After I arrived, signed in, and sat down, I saw a 6 or 7 year old girl walk in with her mom. She was smiling ear to ear and had her hair neatly tucked under a baseball cap. She wore a Nike T-shirt tucked into some cargo pants along with a few beaded bracelets. She was adorable and then I practically burst with glee when I saw her pink sparkly shoes. You gotta love a girl that puts an outfit like that together. When the nurse came and called a name the little girl ran up and said, “That’s me!” The nurse said hello and “What cute shoes you have!” The little girl cocked her head to the side and said, “I dressed up for my endo visit today”. I had to blink away the water in my eyes. The nurse followed with, “But where is your dress to match your shoes?” In my mind I’m cheering “girl power, girl power!” and the girl says defiantly, “This is what I like. I dressed up because I want to make diabetes look good”. Then her mom stepped in saying something about how she has been trying to teach her daughter to dress sharp and clean when she doesn’t feel well or is afraid because it will make her and others feel better. She explained that going to the doctor made the little girl feel afraid.

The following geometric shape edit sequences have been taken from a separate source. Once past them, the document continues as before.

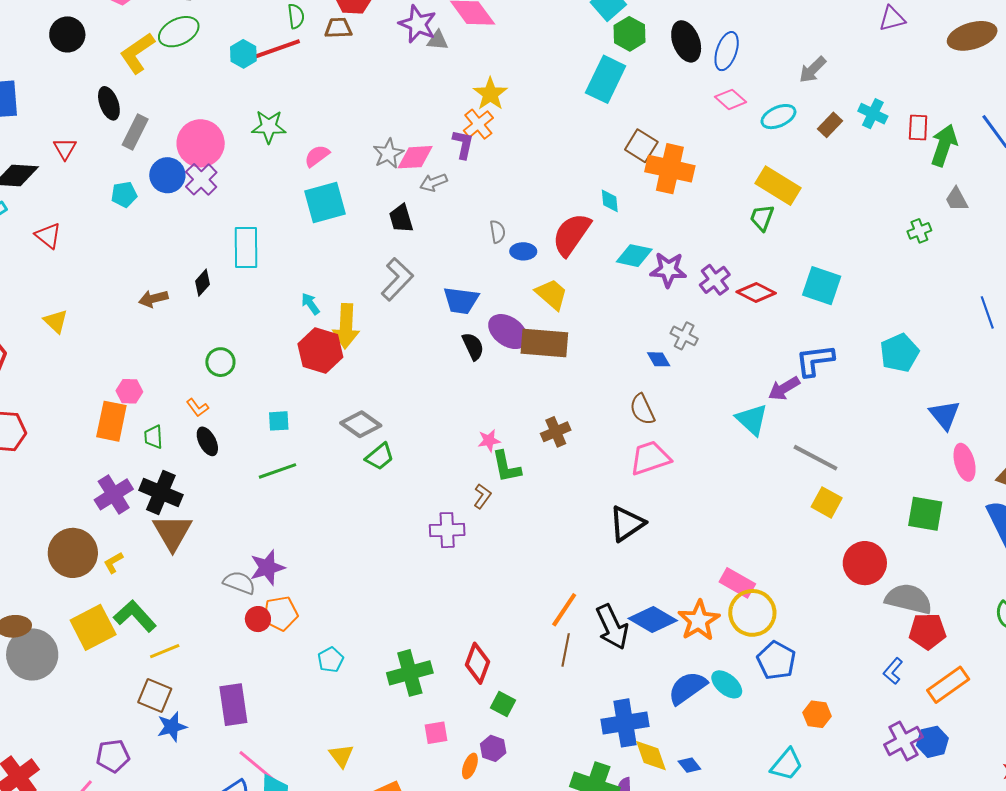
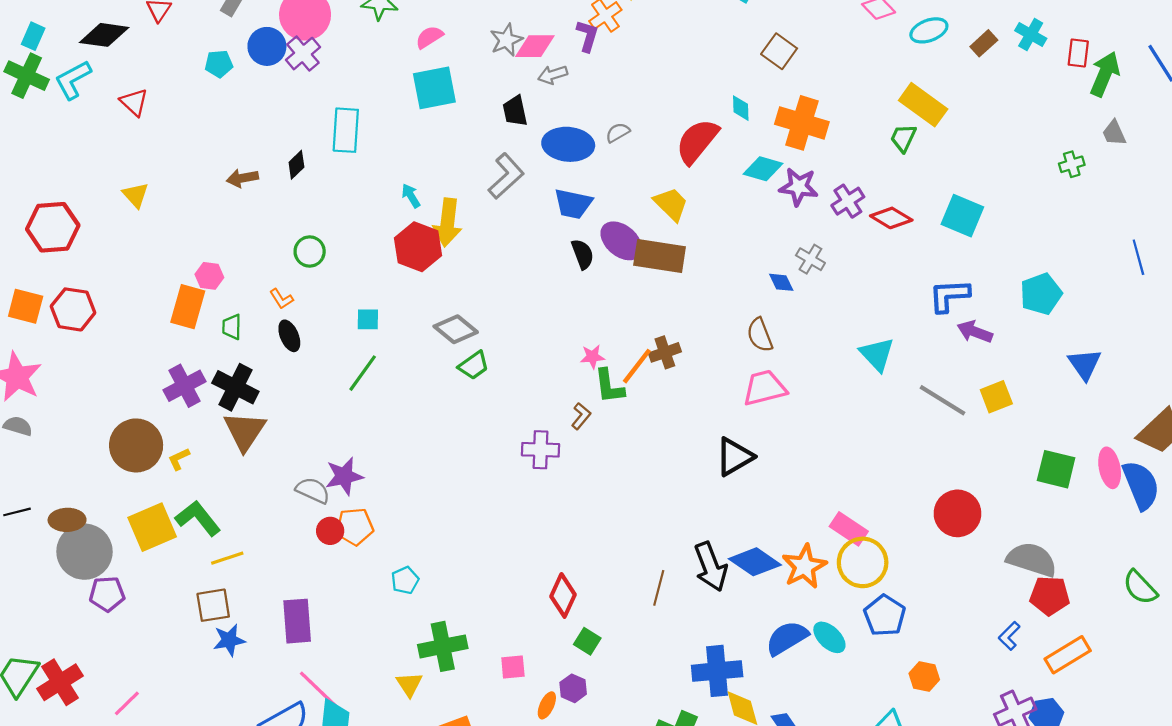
orange cross: (670, 169) -> (802, 123), moved
gray semicircle: (497, 232) -> (618, 133), turned -115
blue ellipse: (523, 251) -> (568, 144), moved, size x1.8
purple arrow: (784, 388) -> (975, 332), moved, turned 48
pink ellipse: (965, 462) -> (1110, 468), moved
green line: (278, 471) -> (363, 373), turned -39
yellow square: (827, 502) -> (996, 397), moved, turned 36
red circle: (865, 563) -> (957, 513), moved
orange line: (564, 610) -> (637, 366), moved
green cross: (410, 673) -> (443, 646), moved
brown square: (155, 696) -> (213, 605), turned -36
purple pentagon: (113, 756) -> (107, 594), moved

I was too overcome with emotion to say anything. I was trying to give hope to little girls like her by appearing happy and healthy and there she was beating me to it. I wanted to jump up and tell her she was awesome and her outfit rocked but instead I sat and humbly watched the moment play out. It was a scene that will forever soften my mood whenever I’m sitting in a doctor’s office.
A few minutes later it was my turn and I smiled at the nurse, said hi, and she said, “Geez, you look nice, too.”
“I want to make diabetes look good”, I said.